**TEXT SEGMENT:**
>>>

People and permissions
Section titled “People and permissions”- Owners and admins can manage users, clients, invitations, and roles.
- Users list includes search, status filters, pending invitations, cancel invitation, edit, and delete actions.
- New user and edit user pages support direct account setup for internal workflows.
- Clients directory stores client contact details, notes, joined date, and editable metadata.
- Client onboarding is primarily invitation based so access is connected to the right account.
- Admin routes are protected by an owner gate.
- Client creation still exists as a compatibility redirect so older links do not break the onboarding flow.
Vendors, referrals, and public shares
Section titled “Vendors, referrals, and public shares”- Vendor directory supports search, type filters, status filters, sorting, creation, referral URLs, and active/inactive state.
- Vendor types include florist, wedding planner, venue, makeup artist, and other.
- Vendor detail shows every gallery share, viewer link, referral link, watermark state, expiry, renewal, and revocation.

<<<

**PROVIDED RECORDS:**
>>>

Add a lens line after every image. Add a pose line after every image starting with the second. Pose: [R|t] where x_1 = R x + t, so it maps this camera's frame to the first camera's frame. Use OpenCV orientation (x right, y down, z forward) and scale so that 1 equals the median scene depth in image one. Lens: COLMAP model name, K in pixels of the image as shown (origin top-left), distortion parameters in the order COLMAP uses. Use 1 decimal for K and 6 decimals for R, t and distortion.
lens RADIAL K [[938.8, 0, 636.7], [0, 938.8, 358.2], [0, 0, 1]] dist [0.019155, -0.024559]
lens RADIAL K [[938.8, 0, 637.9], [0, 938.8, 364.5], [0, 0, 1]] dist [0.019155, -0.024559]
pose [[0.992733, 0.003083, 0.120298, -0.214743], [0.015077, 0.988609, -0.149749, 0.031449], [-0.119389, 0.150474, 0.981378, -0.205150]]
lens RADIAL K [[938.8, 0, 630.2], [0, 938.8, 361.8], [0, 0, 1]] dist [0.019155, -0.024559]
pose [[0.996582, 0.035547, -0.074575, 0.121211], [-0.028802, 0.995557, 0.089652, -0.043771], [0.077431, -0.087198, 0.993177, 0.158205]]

<<<

**WORK REQUEST:**
Finish the next part of the text on people, permissions, vendors, referrals, and public shares, picking up after its last line. The records are separate material and have no connection to the text.

**ANSWER TO THIS EXERCISE:**
- Public vendor shares validate a token, handle expired or revoked links, show watermarked images, track opens/views/downloads, and offer referral CTAs.
- Referral redirects record qualified traffic before forwarding to the configured vendor destination.
- Leaderboard ranks vendor engagement over the last 30 days by score, opens, image views, qualified referral clicks, and last activity.
- Public vendor shares and public slideshows remain usable without a login but are still controlled by tokens and publication state.
Slideshows
Section titled “Slideshows”- Admin slideshow list shows the source gallery, status, image count, last update, and actions.
- Slideshow detail provides preview, public link, refresh/update/delete actions, playback duration, loop controls, and plan-gated upgrades.
- Public slideshow viewer uses a dark presentation interface with auto-advance, manual previous/next controls, progress, counter, brand logo, and end card.
- Slideshow detail exposes the public link and the refresh/delete controls so the studio can manage the presentation lifecycle.
Notifications and reminders
Section titled “Notifications and reminders”- Inbox aggregates advanced review replies, status changes, and client feedback.
- Inbox items show unread state, event count, timestamp, gallery link, and mark-as-read action.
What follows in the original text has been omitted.